Perhaps the biggest remaining puzzle around the mechanism of action / resistance of PZA is that resistant mutations in panD can be readily isolated in vitro and in vivo from Mtb-infected mice. However, panD polymorphisms associated with PZA resistance are rare in clinical isolates of Mtb. Why is the frequency of panD mutations low in isolates derived from human sputum? Infection studies with mice showed that PZA resistant PanD mutations do not affect fitness of Mtb in mouse lungs [38]. However, the pathology of mouse TB differs substantially from human TB. Do POA resistant PanD mutants display fitness costs in specific human lesions not present in mouse TB, such as cavities from which sputum Mtb is derived? Studies of POA resistant PanD mutant Mtb in animal models that recapitulate human lesion types will answer these questions.
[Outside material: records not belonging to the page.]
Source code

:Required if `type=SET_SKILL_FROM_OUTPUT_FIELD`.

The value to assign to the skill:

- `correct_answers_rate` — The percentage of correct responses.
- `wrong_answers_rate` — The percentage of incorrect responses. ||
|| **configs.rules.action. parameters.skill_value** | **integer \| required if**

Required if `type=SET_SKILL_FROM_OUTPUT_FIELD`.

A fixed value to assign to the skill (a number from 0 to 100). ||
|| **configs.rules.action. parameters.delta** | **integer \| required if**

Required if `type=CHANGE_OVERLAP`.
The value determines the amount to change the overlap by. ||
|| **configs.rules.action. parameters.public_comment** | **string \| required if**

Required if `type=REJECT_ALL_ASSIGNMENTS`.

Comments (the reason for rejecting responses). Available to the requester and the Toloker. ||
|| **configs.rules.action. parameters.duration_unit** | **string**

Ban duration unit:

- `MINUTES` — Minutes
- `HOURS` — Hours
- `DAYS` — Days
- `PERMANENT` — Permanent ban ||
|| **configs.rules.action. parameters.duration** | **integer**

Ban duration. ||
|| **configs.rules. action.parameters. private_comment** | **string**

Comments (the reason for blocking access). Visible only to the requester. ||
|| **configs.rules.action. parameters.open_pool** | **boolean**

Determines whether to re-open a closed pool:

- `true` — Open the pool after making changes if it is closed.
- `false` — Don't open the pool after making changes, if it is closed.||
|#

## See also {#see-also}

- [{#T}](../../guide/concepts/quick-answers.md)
PZA is the first anti-bacterial to act as a selective target degrader, a novel drug discovery paradigm currently exploited in lead finding programs against human targets. The first human target degraders were - similar to PZA - discovered unintentionally: it turned out that some drugs ‘accidentally’ promote degradation of their target by the human cellular proteolytic machinery upon binding to their target. Methods were developed to target specific human proteins of interest for degradation, thus enabling the rational discovery of target degraders. The application of targeted protein degradation has so far been limited to human cells. Increasing anti-bacterial resistance makes the discovery of novel antibiotics more urgent than ever. Can target degradation as a general approach also be developed for the discovery of new antibiotics?

Highlights.

• PZA is able to penetrate all TB lung lesion types, including necrotic caseous granulomas, where it kills non-growing drug tolerant Mtb, explaining the drug’s sterilizing activity in vivo.

• POA, the bioactive component of the prodrug PZA, inhibits bacterial synthesis of Coenzyme A by binding to aspartate decarboxylase PanD and blocking this enzymatic step.
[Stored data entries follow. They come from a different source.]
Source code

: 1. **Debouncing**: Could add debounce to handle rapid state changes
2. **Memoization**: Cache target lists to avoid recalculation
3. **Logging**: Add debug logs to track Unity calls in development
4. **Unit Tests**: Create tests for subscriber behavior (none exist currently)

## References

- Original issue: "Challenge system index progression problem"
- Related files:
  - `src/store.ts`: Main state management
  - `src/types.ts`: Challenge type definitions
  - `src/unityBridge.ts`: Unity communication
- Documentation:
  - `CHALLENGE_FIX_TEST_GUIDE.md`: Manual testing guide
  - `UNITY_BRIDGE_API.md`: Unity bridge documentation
• Rather than inhibiting PanD’s catalytic activity, we propose that binding of POA triggers the degradation of its target by the bacterial caseinolytic protease.

• The hypothesis that PZA’s bioactive component acts as a target degrader supports selective target degradation as a novel antibacterial drug discovery approach.

• Identification of the pharmacological and molecular mechanisms of PZA’s activity provide the basis for the rational discovery of the next generation PZA with improved in vitro potency while maintaining the drug’s attractive lesion penetration properties.